**MATERIAL SHOWN**
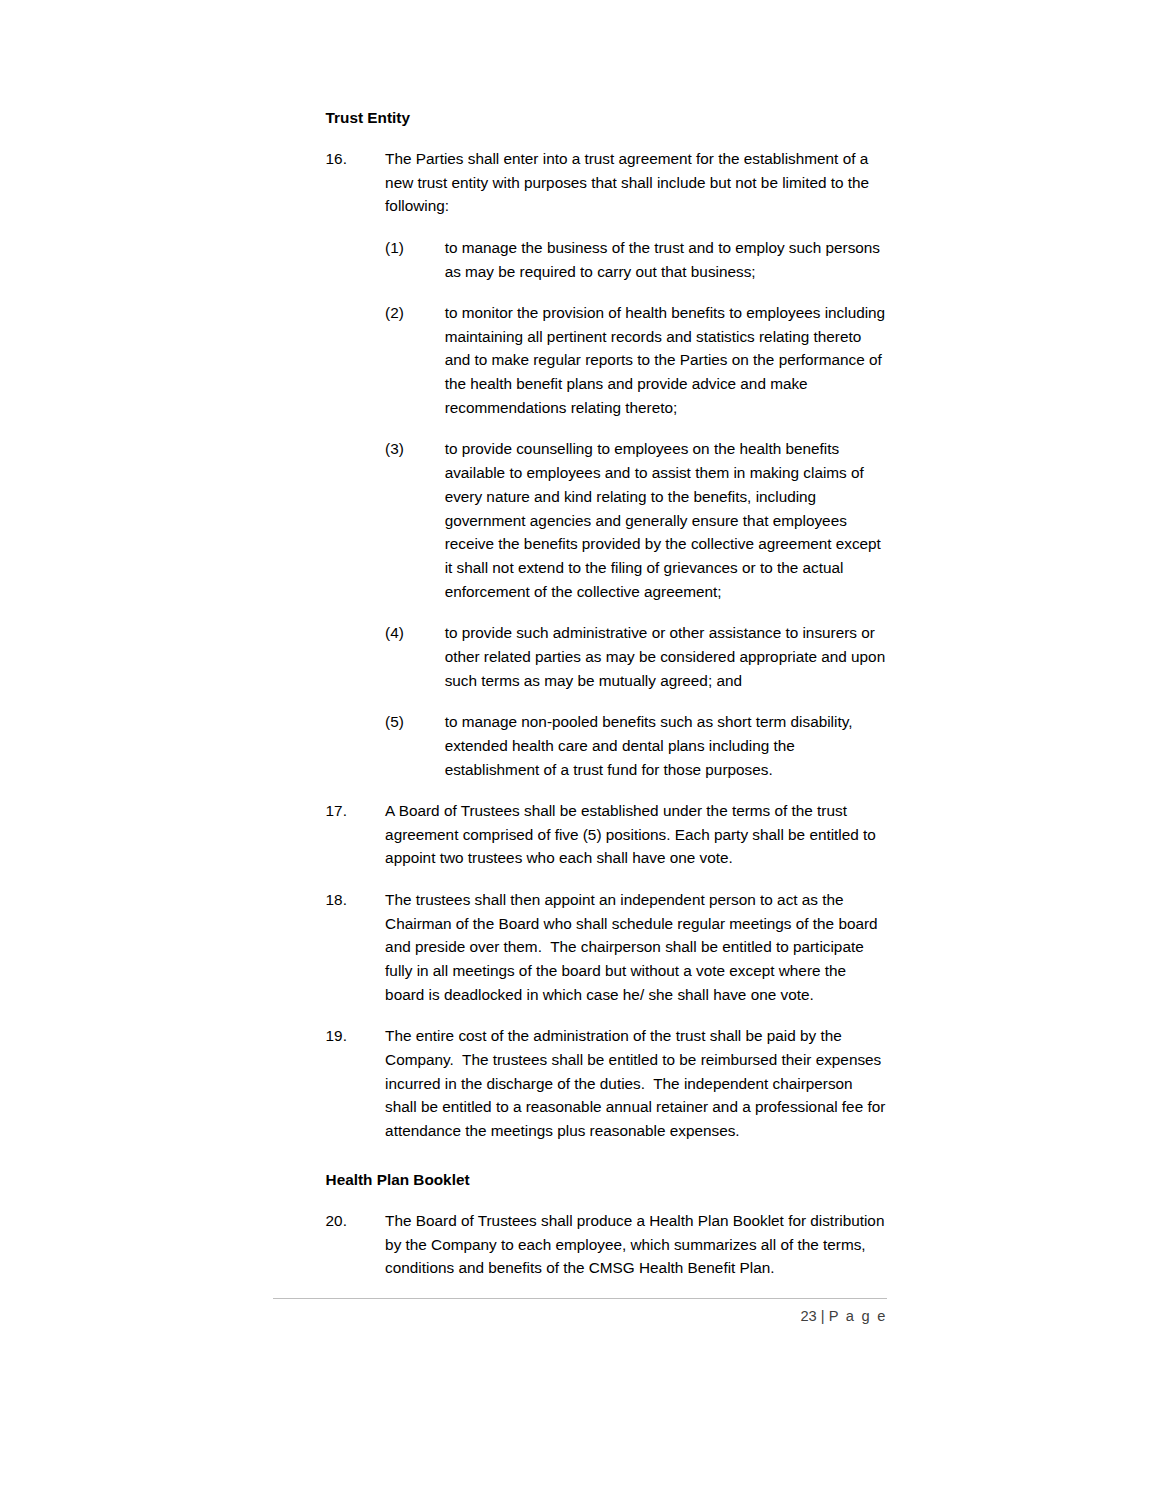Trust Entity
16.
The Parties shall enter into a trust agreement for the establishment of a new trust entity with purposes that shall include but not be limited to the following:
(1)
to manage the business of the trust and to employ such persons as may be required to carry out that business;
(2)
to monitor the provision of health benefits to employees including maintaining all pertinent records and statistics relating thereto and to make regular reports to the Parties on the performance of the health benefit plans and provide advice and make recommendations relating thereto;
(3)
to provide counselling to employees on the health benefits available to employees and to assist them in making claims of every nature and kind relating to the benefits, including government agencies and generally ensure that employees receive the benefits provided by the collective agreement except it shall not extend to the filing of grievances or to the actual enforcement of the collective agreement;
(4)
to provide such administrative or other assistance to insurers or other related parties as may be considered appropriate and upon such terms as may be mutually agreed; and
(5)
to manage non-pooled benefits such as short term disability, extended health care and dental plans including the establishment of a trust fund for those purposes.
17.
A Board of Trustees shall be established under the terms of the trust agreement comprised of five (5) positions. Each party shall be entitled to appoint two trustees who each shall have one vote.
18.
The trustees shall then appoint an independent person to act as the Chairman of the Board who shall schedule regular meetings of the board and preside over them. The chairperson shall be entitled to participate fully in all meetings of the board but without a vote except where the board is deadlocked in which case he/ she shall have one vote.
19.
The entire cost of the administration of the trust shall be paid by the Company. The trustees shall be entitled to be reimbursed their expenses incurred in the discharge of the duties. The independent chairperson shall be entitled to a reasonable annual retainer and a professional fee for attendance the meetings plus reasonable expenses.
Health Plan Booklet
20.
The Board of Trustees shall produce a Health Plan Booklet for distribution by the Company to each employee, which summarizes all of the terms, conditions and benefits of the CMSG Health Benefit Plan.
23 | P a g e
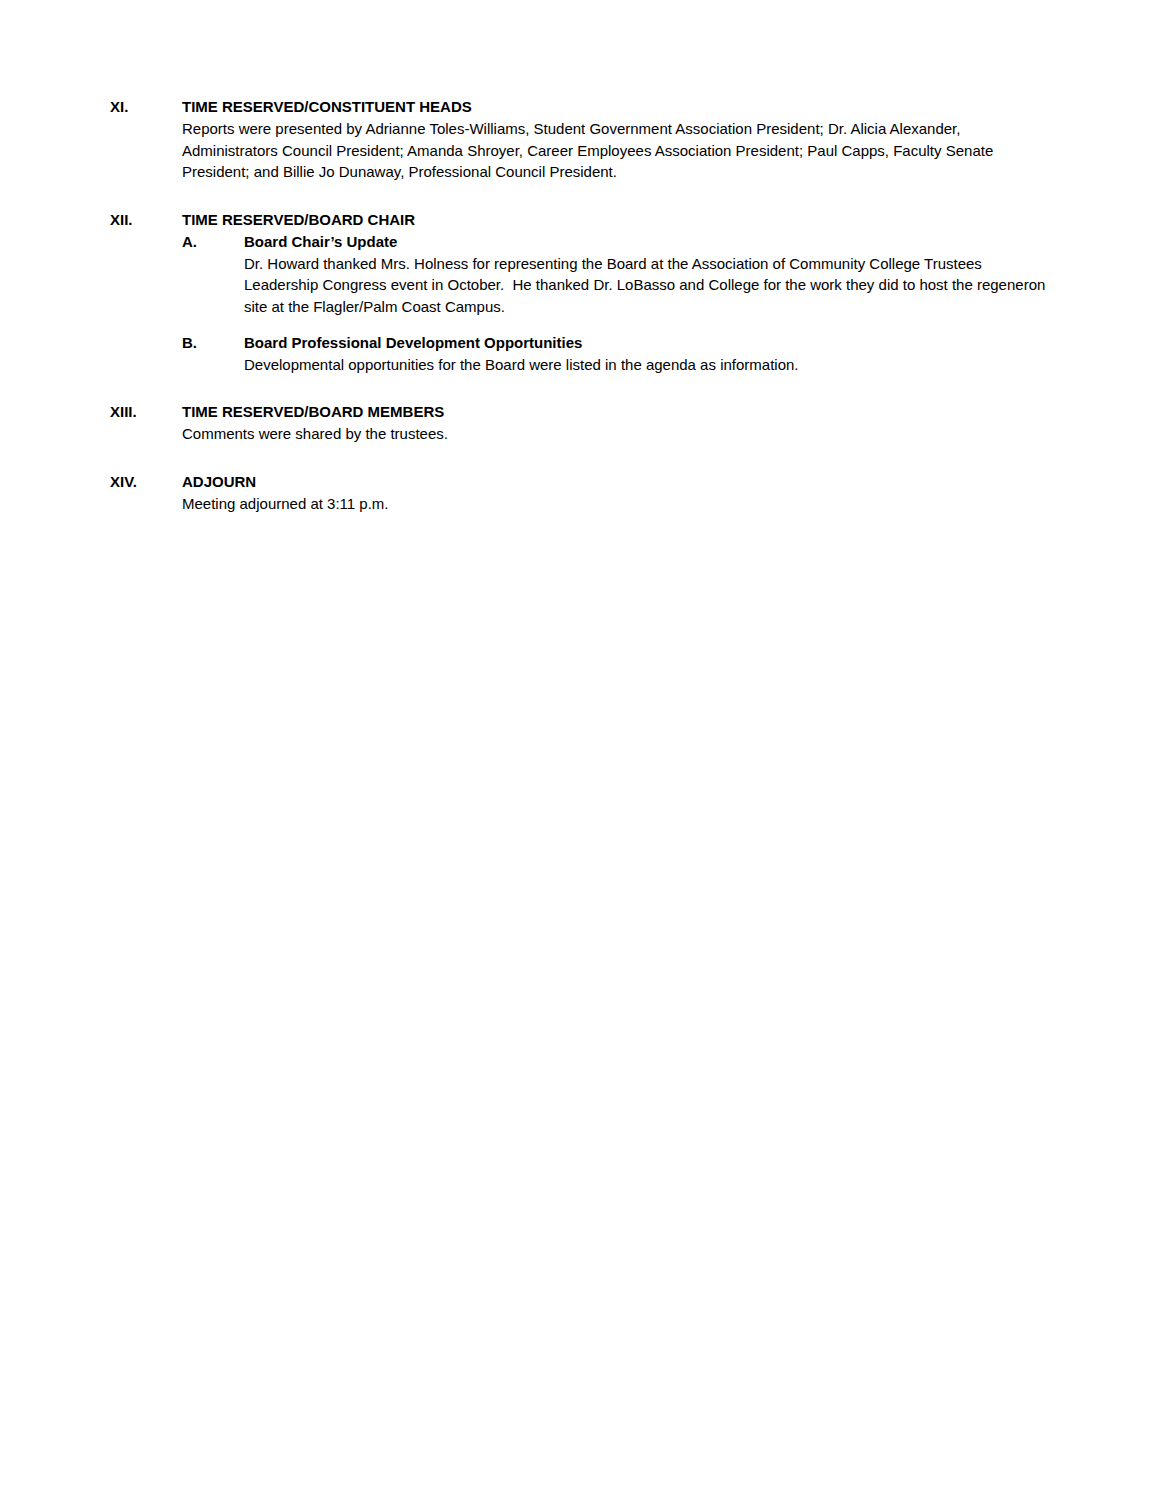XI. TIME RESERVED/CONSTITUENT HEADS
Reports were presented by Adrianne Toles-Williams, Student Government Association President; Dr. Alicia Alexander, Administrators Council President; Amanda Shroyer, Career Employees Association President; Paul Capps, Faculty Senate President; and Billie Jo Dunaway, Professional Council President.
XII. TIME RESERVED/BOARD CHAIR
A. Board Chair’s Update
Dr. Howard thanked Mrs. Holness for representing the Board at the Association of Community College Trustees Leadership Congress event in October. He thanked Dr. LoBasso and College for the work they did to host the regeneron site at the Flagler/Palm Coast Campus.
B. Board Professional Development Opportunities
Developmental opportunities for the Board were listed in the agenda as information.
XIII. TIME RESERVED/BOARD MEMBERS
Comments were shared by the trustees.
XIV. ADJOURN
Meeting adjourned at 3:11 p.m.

**WORK TO COMPLETE**
In the records above, find each line that mentions the string "manage", then copy it.

**RESULT OF THE TASK**
to manage the business of the trust and to employ such persons as may be required to carry out that business;
to manage non-pooled benefits such as short term disability, extended health care and dental plans including the establishment of a trust fund for those purposes.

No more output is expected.